— STATED PROBLEM —
Please reproduce every line of the material below without changing a single character.

— DATA EXCERPTS —
● ● ● ● ●

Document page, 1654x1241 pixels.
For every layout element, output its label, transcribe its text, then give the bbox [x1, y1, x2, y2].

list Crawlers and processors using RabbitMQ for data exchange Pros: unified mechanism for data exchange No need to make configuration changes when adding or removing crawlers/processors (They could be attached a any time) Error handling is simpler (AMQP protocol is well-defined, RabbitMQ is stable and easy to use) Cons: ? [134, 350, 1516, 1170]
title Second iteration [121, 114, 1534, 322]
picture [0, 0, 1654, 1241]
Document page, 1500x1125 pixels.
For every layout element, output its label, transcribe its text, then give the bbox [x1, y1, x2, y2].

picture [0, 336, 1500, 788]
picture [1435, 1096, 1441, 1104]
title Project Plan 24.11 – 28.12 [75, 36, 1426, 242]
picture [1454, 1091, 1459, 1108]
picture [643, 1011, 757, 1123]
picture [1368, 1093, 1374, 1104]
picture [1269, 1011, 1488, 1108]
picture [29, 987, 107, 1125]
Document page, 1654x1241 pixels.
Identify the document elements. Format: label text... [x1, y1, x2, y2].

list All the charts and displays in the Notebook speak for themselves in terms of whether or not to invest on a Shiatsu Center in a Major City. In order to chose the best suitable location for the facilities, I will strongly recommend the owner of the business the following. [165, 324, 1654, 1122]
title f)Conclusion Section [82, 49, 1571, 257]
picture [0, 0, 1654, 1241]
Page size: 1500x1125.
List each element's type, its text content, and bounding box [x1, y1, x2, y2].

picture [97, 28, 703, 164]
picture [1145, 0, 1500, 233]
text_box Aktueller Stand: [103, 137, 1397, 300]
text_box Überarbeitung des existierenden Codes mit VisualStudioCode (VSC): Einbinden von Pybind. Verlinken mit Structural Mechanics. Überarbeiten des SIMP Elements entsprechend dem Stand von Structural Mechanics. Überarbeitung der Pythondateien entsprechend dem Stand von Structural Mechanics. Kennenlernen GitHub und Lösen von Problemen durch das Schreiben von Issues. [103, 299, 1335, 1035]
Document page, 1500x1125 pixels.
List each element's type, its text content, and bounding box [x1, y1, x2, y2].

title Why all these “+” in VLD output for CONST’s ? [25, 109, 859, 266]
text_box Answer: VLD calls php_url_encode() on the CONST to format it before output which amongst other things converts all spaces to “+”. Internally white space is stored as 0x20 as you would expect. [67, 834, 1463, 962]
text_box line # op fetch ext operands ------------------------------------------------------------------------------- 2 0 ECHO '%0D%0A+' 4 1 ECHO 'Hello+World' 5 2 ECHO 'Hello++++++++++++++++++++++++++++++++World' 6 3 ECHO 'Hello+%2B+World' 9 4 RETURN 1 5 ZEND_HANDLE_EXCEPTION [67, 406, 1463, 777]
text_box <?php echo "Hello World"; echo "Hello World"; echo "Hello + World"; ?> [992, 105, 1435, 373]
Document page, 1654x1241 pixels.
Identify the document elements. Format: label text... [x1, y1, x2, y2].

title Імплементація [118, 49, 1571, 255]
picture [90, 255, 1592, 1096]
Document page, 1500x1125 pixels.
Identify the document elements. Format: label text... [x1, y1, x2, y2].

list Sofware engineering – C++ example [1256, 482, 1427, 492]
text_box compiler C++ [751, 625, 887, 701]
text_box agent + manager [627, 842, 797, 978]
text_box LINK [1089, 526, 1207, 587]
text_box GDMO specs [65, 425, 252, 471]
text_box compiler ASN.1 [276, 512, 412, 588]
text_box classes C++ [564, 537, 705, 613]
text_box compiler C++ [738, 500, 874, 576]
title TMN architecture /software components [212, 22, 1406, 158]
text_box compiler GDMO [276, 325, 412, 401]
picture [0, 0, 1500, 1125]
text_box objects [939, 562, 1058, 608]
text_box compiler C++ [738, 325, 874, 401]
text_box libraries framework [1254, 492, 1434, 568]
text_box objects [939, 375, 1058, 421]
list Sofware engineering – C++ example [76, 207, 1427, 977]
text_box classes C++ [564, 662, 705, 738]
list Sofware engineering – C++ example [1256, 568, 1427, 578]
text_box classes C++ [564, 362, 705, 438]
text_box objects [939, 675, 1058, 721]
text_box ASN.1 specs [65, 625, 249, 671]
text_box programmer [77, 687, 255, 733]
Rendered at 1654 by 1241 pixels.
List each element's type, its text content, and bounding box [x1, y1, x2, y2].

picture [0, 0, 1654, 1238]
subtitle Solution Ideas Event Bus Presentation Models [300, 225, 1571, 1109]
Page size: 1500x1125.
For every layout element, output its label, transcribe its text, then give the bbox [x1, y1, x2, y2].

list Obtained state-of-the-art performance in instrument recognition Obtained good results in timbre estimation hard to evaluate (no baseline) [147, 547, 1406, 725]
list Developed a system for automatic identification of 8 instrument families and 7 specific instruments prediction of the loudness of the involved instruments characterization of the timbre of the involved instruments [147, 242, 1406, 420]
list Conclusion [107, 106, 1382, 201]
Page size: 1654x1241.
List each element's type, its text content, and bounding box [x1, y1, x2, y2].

● ● ● ● ●

— REPLY TO THE EXERCISE —
Document page, 1654x1241 pixels.
For every layout element, output its label, transcribe its text, then give the bbox [x1, y1, x2, y2].

list Crawlers and processors using RabbitMQ for data exchange Pros: unified mechanism for data exchange No need to make configuration changes when adding or removing crawlers/processors (They could be attached a any time) Error handling is simpler (AMQP protocol is well-defined, RabbitMQ is stable and easy to use) Cons: ? [134, 350, 1516, 1170]
title Second iteration [121, 114, 1534, 322]
picture [0, 0, 1654, 1241]
Document page, 1500x1125 pixels.
For every layout element, output its label, transcribe its text, then give the bbox [x1, y1, x2, y2].

picture [0, 336, 1500, 788]
picture [1435, 1096, 1441, 1104]
title Project Plan 24.11 – 28.12 [75, 36, 1426, 242]
picture [1454, 1091, 1459, 1108]
picture [643, 1011, 757, 1123]
picture [1368, 1093, 1374, 1104]
picture [1269, 1011, 1488, 1108]
picture [29, 987, 107, 1125]
Document page, 1654x1241 pixels.
Identify the document elements. Format: label text... [x1, y1, x2, y2].

list All the charts and displays in the Notebook speak for themselves in terms of whether or not to invest on a Shiatsu Center in a Major City. In order to chose the best suitable location for the facilities, I will strongly recommend the owner of the business the following. [165, 324, 1654, 1122]
title f)Conclusion Section [82, 49, 1571, 257]
picture [0, 0, 1654, 1241]
Page size: 1500x1125.
List each element's type, its text content, and bounding box [x1, y1, x2, y2].

picture [97, 28, 703, 164]
picture [1145, 0, 1500, 233]
text_box Aktueller Stand: [103, 137, 1397, 300]
text_box Überarbeitung des existierenden Codes mit VisualStudioCode (VSC): Einbinden von Pybind. Verlinken mit Structural Mechanics. Überarbeiten des SIMP Elements entsprechend dem Stand von Structural Mechanics. Überarbeitung der Pythondateien entsprechend dem Stand von Structural Mechanics. Kennenlernen GitHub und Lösen von Problemen durch das Schreiben von Issues. [103, 299, 1335, 1035]
Document page, 1500x1125 pixels.
List each element's type, its text content, and bounding box [x1, y1, x2, y2].

title Why all these “+” in VLD output for CONST’s ? [25, 109, 859, 266]
text_box Answer: VLD calls php_url_encode() on the CONST to format it before output which amongst other things converts all spaces to “+”. Internally white space is stored as 0x20 as you would expect. [67, 834, 1463, 962]
text_box line # op fetch ext operands ------------------------------------------------------------------------------- 2 0 ECHO '%0D%0A+' 4 1 ECHO 'Hello+World' 5 2 ECHO 'Hello++++++++++++++++++++++++++++++++World' 6 3 ECHO 'Hello+%2B+World' 9 4 RETURN 1 5 ZEND_HANDLE_EXCEPTION [67, 406, 1463, 777]
text_box <?php echo "Hello World"; echo "Hello World"; echo "Hello + World"; ?> [992, 105, 1435, 373]
Document page, 1654x1241 pixels.
Identify the document elements. Format: label text... [x1, y1, x2, y2].

title Імплементація [118, 49, 1571, 255]
picture [90, 255, 1592, 1096]
Document page, 1500x1125 pixels.
Identify the document elements. Format: label text... [x1, y1, x2, y2].

list Sofware engineering – C++ example [1256, 482, 1427, 492]
text_box compiler C++ [751, 625, 887, 701]
text_box agent + manager [627, 842, 797, 978]
text_box LINK [1089, 526, 1207, 587]
text_box GDMO specs [65, 425, 252, 471]
text_box compiler ASN.1 [276, 512, 412, 588]
text_box classes C++ [564, 537, 705, 613]
text_box compiler C++ [738, 500, 874, 576]
title TMN architecture /software components [212, 22, 1406, 158]
text_box compiler GDMO [276, 325, 412, 401]
picture [0, 0, 1500, 1125]
text_box objects [939, 562, 1058, 608]
text_box compiler C++ [738, 325, 874, 401]
text_box libraries framework [1254, 492, 1434, 568]
text_box objects [939, 375, 1058, 421]
list Sofware engineering – C++ example [76, 207, 1427, 977]
text_box classes C++ [564, 662, 705, 738]
list Sofware engineering – C++ example [1256, 568, 1427, 578]
text_box classes C++ [564, 362, 705, 438]
text_box objects [939, 675, 1058, 721]
text_box ASN.1 specs [65, 625, 249, 671]
text_box programmer [77, 687, 255, 733]
Rendered at 1654 by 1241 pixels.
List each element's type, its text content, and bounding box [x1, y1, x2, y2].

picture [0, 0, 1654, 1238]
subtitle Solution Ideas Event Bus Presentation Models [300, 225, 1571, 1109]
Page size: 1500x1125.
For every layout element, output its label, transcribe its text, then give the bbox [x1, y1, x2, y2].

list Obtained state-of-the-art performance in instrument recognition Obtained good results in timbre estimation hard to evaluate (no baseline) [147, 547, 1406, 725]
list Developed a system for automatic identification of 8 instrument families and 7 specific instruments prediction of the loudness of the involved instruments characterization of the timbre of the involved instruments [147, 242, 1406, 420]
list Conclusion [107, 106, 1382, 201]
Page size: 1654x1241.
List each element's type, its text content, and bounding box [x1, y1, x2, y2].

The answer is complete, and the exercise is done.